### Preguntas de estudio
1 – En el texto sobre Acapulco, ¿qué simboliza este puerto entre los puertos literarios?
2 – Prosigue el texto sobre Acapulco a partir de su última oración.

### Fragmento seleccionado
Fabrizio Mejía Madrid
De entre los puertos literarios, Acapulco simboliza la esperanza fracasada, el paraíso que no fue, el cargo al erario, a la tarjeta sobregirada y a la conciencia. En él se han puesto expectativas, imaginado vergeles, edenes y nirvanas, y espejos de sus habitantes (que lo son sólo porque alguien los visita) y de quienes llegan hasta ahí para ser otros o sus versiones más auténticas. Este libro explora ese imaginario escrito. La historia del puerto textual es más larga.

[Datos de puntos clave humanos]
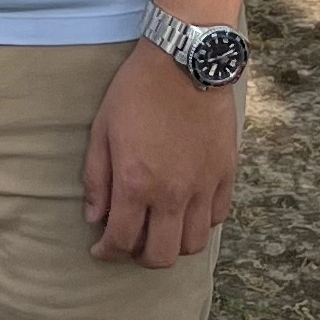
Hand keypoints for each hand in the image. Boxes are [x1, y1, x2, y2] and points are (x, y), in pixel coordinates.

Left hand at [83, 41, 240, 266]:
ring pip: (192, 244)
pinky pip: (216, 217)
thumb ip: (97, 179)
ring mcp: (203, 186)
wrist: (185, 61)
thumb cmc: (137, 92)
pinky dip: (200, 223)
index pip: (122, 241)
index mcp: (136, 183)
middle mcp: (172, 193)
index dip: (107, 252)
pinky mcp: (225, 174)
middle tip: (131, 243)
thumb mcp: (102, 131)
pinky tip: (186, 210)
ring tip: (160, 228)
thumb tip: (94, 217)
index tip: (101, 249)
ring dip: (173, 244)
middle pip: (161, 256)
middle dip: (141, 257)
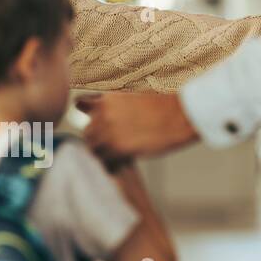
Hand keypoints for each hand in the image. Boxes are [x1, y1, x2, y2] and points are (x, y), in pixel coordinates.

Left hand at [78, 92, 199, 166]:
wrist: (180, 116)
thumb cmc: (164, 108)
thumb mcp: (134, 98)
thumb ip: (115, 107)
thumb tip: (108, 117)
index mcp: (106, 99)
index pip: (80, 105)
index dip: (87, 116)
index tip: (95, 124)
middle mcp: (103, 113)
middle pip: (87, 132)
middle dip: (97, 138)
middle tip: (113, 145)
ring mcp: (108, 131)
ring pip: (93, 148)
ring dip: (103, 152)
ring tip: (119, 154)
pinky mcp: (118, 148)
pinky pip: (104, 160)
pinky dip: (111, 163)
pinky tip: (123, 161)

==

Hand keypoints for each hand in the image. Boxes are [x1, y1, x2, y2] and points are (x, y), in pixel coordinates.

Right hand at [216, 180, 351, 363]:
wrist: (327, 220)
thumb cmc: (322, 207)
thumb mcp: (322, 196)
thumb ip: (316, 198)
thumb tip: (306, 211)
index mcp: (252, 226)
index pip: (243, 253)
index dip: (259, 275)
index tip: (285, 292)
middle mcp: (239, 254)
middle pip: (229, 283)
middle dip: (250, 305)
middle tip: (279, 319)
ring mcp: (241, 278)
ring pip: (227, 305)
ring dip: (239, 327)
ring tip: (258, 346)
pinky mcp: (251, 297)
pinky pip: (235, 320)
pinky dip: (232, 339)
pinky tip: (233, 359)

### Resultados por tarea
1 – Simboliza la esperanza fracasada, el paraíso que no fue, el cargo al erario, a la tarjeta sobregirada y a la conciencia.

2 –
En 1951, el escritor Francisco Tario acepta el encargo del presidente Miguel Alemán de hacer un libro para promover Acapulco. Con fotografías de Lola Álvarez Bravo, Acapulco en el sueño inventa un litoral y sus personajes perdurables: el mar, la luna, el clavadista, el lanchero, la gringa deseable, la costeña prohibida, el magnate incógnito, la playa. Se trata de consolidar un imaginario habitado por la brisa y los placeres del baño salino al aire libre, los cuerpos desnudos y la naturaleza, el olvido de lo cotidiano y el extravío de uno mismo entre palmeras. Será la entrada del puerto de Acapulco en la literatura.
La hechura de Acapulco es, en un inicio, cinematográfica y agringada: La perla (1945) de Emilio “Indio” Fernández con guion de John Steinbeck, Pecadora (1947), Tarzán y las sirenas (1948) con Johnny Weissmüller. Ya en los cincuentas pasará a la reacción cómica del exotismo de lo curvilíneo, con Tin Tan: Simbad, el mareado (1950), Tintansón Crusoe (1964). Y con Cantinflas en El bolero de Raquel (1957). En 1963, Elvis Presley promoverá el puerto pero dirá, célebremente, que prefiere “besar a una negra, antes que a una mexicana”, con lo que suscitará el malestar del patriotismo fenotípico.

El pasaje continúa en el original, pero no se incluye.